Assignment | Write the data out again, exactly as given.

Data provided |
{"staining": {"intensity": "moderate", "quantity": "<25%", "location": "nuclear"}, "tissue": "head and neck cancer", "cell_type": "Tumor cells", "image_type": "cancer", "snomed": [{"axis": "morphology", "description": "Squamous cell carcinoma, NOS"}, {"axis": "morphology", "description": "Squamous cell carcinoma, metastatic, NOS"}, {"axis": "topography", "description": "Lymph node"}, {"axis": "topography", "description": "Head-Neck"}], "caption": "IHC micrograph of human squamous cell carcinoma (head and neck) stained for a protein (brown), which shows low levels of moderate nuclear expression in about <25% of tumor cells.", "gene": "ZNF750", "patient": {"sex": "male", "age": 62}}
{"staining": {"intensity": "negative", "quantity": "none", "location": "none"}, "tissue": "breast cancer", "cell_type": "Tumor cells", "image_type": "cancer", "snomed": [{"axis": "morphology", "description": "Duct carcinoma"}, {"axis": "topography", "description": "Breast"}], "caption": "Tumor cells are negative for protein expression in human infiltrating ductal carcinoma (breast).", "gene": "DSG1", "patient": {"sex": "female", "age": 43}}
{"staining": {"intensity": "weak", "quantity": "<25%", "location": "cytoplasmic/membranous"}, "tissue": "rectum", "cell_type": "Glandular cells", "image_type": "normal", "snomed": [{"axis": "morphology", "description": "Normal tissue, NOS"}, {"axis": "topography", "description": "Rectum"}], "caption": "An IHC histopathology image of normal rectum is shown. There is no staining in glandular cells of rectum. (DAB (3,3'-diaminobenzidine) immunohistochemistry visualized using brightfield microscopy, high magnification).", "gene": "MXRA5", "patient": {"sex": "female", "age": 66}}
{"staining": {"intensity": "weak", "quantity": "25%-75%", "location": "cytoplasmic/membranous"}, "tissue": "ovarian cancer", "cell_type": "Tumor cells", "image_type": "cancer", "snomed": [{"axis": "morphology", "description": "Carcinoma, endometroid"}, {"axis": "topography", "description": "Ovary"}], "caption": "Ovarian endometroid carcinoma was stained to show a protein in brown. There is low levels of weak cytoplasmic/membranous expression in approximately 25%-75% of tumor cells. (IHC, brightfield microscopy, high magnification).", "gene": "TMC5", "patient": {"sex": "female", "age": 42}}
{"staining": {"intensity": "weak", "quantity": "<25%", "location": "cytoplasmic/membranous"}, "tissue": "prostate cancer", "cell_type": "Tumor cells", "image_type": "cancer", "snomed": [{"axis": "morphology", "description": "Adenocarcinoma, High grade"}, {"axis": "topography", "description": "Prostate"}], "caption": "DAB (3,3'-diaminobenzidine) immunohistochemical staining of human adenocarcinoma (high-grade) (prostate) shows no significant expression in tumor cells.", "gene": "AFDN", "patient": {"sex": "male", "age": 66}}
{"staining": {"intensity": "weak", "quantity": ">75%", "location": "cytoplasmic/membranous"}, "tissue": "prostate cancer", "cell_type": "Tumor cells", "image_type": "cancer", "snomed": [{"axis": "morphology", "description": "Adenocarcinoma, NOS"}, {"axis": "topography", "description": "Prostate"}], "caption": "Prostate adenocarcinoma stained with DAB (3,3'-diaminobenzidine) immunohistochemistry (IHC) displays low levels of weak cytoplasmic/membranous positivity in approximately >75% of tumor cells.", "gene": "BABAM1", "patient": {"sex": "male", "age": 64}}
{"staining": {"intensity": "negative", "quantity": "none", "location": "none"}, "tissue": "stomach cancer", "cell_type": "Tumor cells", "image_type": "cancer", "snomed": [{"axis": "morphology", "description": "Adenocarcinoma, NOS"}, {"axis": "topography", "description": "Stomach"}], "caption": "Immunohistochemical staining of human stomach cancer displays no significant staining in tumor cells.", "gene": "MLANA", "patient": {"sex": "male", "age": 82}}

Your response |
{"staining": {"intensity": "moderate", "quantity": "<25%", "location": "nuclear"}, "tissue": "head and neck cancer", "cell_type": "Tumor cells", "image_type": "cancer", "snomed": [{"axis": "morphology", "description": "Squamous cell carcinoma, NOS"}, {"axis": "morphology", "description": "Squamous cell carcinoma, metastatic, NOS"}, {"axis": "topography", "description": "Lymph node"}, {"axis": "topography", "description": "Head-Neck"}], "caption": "IHC micrograph of human squamous cell carcinoma (head and neck) stained for a protein (brown), which shows low levels of moderate nuclear expression in about <25% of tumor cells.", "gene": "ZNF750", "patient": {"sex": "male", "age": 62}}
{"staining": {"intensity": "negative", "quantity": "none", "location": "none"}, "tissue": "breast cancer", "cell_type": "Tumor cells", "image_type": "cancer", "snomed": [{"axis": "morphology", "description": "Duct carcinoma"}, {"axis": "topography", "description": "Breast"}], "caption": "Tumor cells are negative for protein expression in human infiltrating ductal carcinoma (breast).", "gene": "DSG1", "patient": {"sex": "female", "age": 43}}
{"staining": {"intensity": "weak", "quantity": "<25%", "location": "cytoplasmic/membranous"}, "tissue": "rectum", "cell_type": "Glandular cells", "image_type": "normal", "snomed": [{"axis": "morphology", "description": "Normal tissue, NOS"}, {"axis": "topography", "description": "Rectum"}], "caption": "An IHC histopathology image of normal rectum is shown. There is no staining in glandular cells of rectum. (DAB (3,3'-diaminobenzidine) immunohistochemistry visualized using brightfield microscopy, high magnification).", "gene": "MXRA5", "patient": {"sex": "female", "age": 66}}
{"staining": {"intensity": "weak", "quantity": "25%-75%", "location": "cytoplasmic/membranous"}, "tissue": "ovarian cancer", "cell_type": "Tumor cells", "image_type": "cancer", "snomed": [{"axis": "morphology", "description": "Carcinoma, endometroid"}, {"axis": "topography", "description": "Ovary"}], "caption": "Ovarian endometroid carcinoma was stained to show a protein in brown. There is low levels of weak cytoplasmic/membranous expression in approximately 25%-75% of tumor cells. (IHC, brightfield microscopy, high magnification).", "gene": "TMC5", "patient": {"sex": "female", "age": 42}}
{"staining": {"intensity": "weak", "quantity": "<25%", "location": "cytoplasmic/membranous"}, "tissue": "prostate cancer", "cell_type": "Tumor cells", "image_type": "cancer", "snomed": [{"axis": "morphology", "description": "Adenocarcinoma, High grade"}, {"axis": "topography", "description": "Prostate"}], "caption": "DAB (3,3'-diaminobenzidine) immunohistochemical staining of human adenocarcinoma (high-grade) (prostate) shows no significant expression in tumor cells.", "gene": "AFDN", "patient": {"sex": "male", "age": 66}}
{"staining": {"intensity": "weak", "quantity": ">75%", "location": "cytoplasmic/membranous"}, "tissue": "prostate cancer", "cell_type": "Tumor cells", "image_type": "cancer", "snomed": [{"axis": "morphology", "description": "Adenocarcinoma, NOS"}, {"axis": "topography", "description": "Prostate"}], "caption": "Prostate adenocarcinoma stained with DAB (3,3'-diaminobenzidine) immunohistochemistry (IHC) displays low levels of weak cytoplasmic/membranous positivity in approximately >75% of tumor cells.", "gene": "BABAM1", "patient": {"sex": "male", "age": 64}}
{"staining": {"intensity": "negative", "quantity": "none", "location": "none"}, "tissue": "stomach cancer", "cell_type": "Tumor cells", "image_type": "cancer", "snomed": [{"axis": "morphology", "description": "Adenocarcinoma, NOS"}, {"axis": "topography", "description": "Stomach"}], "caption": "Immunohistochemical staining of human stomach cancer displays no significant staining in tumor cells.", "gene": "MLANA", "patient": {"sex": "male", "age": 82}}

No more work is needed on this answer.